### What the task requires
Copy out every line of the items below with no changes.

(Lines of data)
*****

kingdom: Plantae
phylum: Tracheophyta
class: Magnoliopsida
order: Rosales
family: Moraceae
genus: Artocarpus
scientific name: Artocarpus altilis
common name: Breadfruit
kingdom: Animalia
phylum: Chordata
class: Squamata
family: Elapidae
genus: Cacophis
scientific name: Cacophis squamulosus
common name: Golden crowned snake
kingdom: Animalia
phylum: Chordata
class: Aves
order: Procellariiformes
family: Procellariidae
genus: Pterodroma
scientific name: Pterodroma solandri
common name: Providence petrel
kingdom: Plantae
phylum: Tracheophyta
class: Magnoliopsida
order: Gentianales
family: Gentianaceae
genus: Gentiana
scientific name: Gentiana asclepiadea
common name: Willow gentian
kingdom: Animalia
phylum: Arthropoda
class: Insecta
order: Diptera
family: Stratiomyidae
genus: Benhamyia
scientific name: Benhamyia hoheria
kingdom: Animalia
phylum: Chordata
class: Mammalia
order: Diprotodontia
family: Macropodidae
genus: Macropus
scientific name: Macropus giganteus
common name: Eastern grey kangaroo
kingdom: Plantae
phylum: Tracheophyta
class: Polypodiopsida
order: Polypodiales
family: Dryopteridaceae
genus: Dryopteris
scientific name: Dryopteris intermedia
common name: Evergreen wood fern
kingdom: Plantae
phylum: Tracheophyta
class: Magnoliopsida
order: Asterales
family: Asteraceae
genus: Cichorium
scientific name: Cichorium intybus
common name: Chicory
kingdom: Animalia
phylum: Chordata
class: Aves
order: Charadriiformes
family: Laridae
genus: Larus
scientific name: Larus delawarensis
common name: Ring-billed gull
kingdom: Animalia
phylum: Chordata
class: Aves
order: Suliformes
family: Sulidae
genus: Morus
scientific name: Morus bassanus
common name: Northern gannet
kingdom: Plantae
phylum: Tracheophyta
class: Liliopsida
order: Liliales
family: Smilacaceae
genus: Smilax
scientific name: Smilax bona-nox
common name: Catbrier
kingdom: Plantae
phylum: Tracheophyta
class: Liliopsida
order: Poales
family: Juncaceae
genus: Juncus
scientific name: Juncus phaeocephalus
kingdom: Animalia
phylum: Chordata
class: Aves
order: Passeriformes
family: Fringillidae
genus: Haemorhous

*****

### Solved exercise
kingdom: Plantae
phylum: Tracheophyta
class: Magnoliopsida
order: Rosales
family: Moraceae
genus: Artocarpus
scientific name: Artocarpus altilis
common name: Breadfruit
kingdom: Animalia
phylum: Chordata
class: Squamata
family: Elapidae
genus: Cacophis
scientific name: Cacophis squamulosus
common name: Golden crowned snake
kingdom: Animalia
phylum: Chordata
class: Aves
order: Procellariiformes
family: Procellariidae
genus: Pterodroma
scientific name: Pterodroma solandri
common name: Providence petrel
kingdom: Plantae
phylum: Tracheophyta
class: Magnoliopsida
order: Gentianales
family: Gentianaceae
genus: Gentiana
scientific name: Gentiana asclepiadea
common name: Willow gentian
kingdom: Animalia
phylum: Arthropoda
class: Insecta
order: Diptera
family: Stratiomyidae
genus: Benhamyia
scientific name: Benhamyia hoheria
kingdom: Animalia
phylum: Chordata
class: Mammalia
order: Diprotodontia
family: Macropodidae
genus: Macropus
scientific name: Macropus giganteus
common name: Eastern grey kangaroo
kingdom: Plantae
phylum: Tracheophyta
class: Polypodiopsida
order: Polypodiales
family: Dryopteridaceae
genus: Dryopteris
scientific name: Dryopteris intermedia
common name: Evergreen wood fern
kingdom: Plantae
phylum: Tracheophyta
class: Magnoliopsida
order: Asterales
family: Asteraceae
genus: Cichorium
scientific name: Cichorium intybus
common name: Chicory
kingdom: Animalia
phylum: Chordata
class: Aves
order: Charadriiformes
family: Laridae
genus: Larus
scientific name: Larus delawarensis
common name: Ring-billed gull
kingdom: Animalia
phylum: Chordata
class: Aves
order: Suliformes
family: Sulidae
genus: Morus
scientific name: Morus bassanus
common name: Northern gannet
kingdom: Plantae
phylum: Tracheophyta
class: Liliopsida
order: Liliales
family: Smilacaceae
genus: Smilax
scientific name: Smilax bona-nox
common name: Catbrier
kingdom: Plantae
phylum: Tracheophyta
class: Liliopsida
order: Poales
family: Juncaceae
genus: Juncus
scientific name: Juncus phaeocephalus
kingdom: Animalia
phylum: Chordata
class: Aves
order: Passeriformes
family: Fringillidae
genus: Haemorhous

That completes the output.